Although Peterson could face a life sentence if convicted--the trial is tentatively scheduled to begin Monday () in Pasadena Superior Court--his mother is convinced he will come home. In his bedroom, his clothes hang neatly in the closet as if he never left.
"We can't figure out what he's still doing in jail," she said. "You go to sleep thinking about it, and you wake up thinking about it. I imagine it's much like what the mother of Jimmy Wilburn is going through. I'm sure it would make her furious to hear that. But it's totally devastating when you know he's innocent and nobody believes you."
In the poor, minority neighborhoods of Los Angeles County, this was as close to a routine murder as they come--just one of nearly 500 homicides attributed to gang members since the beginning of the year.
Two more African-American men were added to the bleak tally that has made murder the leading cause of death for young black males in this country, and that in California, shows one of every three black men in their 20s behind bars, on probation or parole.
"These things cannot be considered routine," said Donald Wheeldin, a longtime activist in Northwest Pasadena and a member of the local Black Male's Forum. "It's taken a terrible toll on the community."
Women like Alice Rhodes and Sherry Peterson do not show up in the statistics. But to anyone who flips through old Polaroids at Rhodes' dining room table or gazes at the lace-framed portraits hanging in Peterson's living room, it is clear their lives will never be the same.
Although these two women are of very different backgrounds, each tells a similar story of hope, sacrifice and regret. Rhodes, who is black, and Peterson, who is white but whose son's father is black, both came to California in search of a better life. Each struggled to raise her children in Pasadena without the help of a father at home.
And no matter what the truth turns out to be, each woman insists her son did nothing that summer night to deserve such a fate.
The 9-millimeter bullet that brought them together was fired with the kind of indiscriminate fury that has become a daily occurrence.
Jimmy Wilburn was sitting with some friends on Del Monte Street at 3:20 a.m., waiting for a ride home. His mother says he liked to go there to play dominoes. Officers say he was at a gang hangout, home to members of the Pasadena Devil's Lane Bloods.
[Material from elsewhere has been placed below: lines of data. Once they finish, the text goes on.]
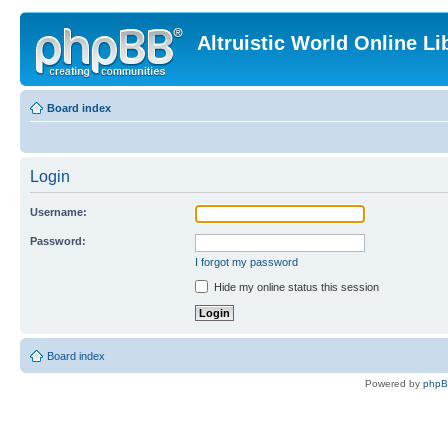
Altruistic World Online Li
Board index
Login
Username:
Password:
I forgot my password
Hide my online status this session
Board index
Powered by
php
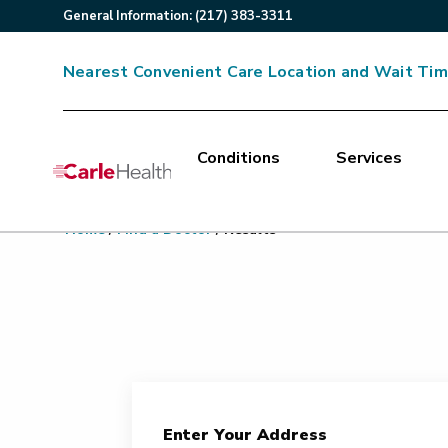
General
Information
:
(217) 383-3311
Nearest Convenient Care Location and Wait Ti
Conditions
Services
Main Site Navigation
Home
/
Find a Doctor
/
Results
Top of main content
Enter Your Address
Michael Peterson, according to the police report, had a reputation on the streets for shooting Bloods. His mother says her son was home asleep that night; Peterson himself says nothing, on his lawyer's orders. Officers say he was seen in a blue Nissan Maxima holding his thumb and index finger in the shape of a "C," the sign for the rival Crips gang.
As the car cruised past, four or five shots exploded from the driver's side. Everybody, except Wilburn, seemed to duck or scramble for cover. One of the bullets lodged in the left side of his brain.
Detectives give only the standard police line that both victim and suspect were "associated" with local street gangs. "They don't carry membership cards," said Sgt. Monte Yancey.
Alice Rhodes and Sherry Peterson say their children knew members of gangs, but never joined.
"Jimmy was a black boy in a black neighborhood with black friends, but that doesn't make him in no gang," Rhodes said. "It certainly doesn't mean he deserved to be killed in that way."
Peterson said: "When you grow up in Pasadena and you're black, you know kids who end up being gang members. You go to school with them and you play football with them. Michael didn't stop being friends with them just because they were in a gang. But that doesn't make him a gang member."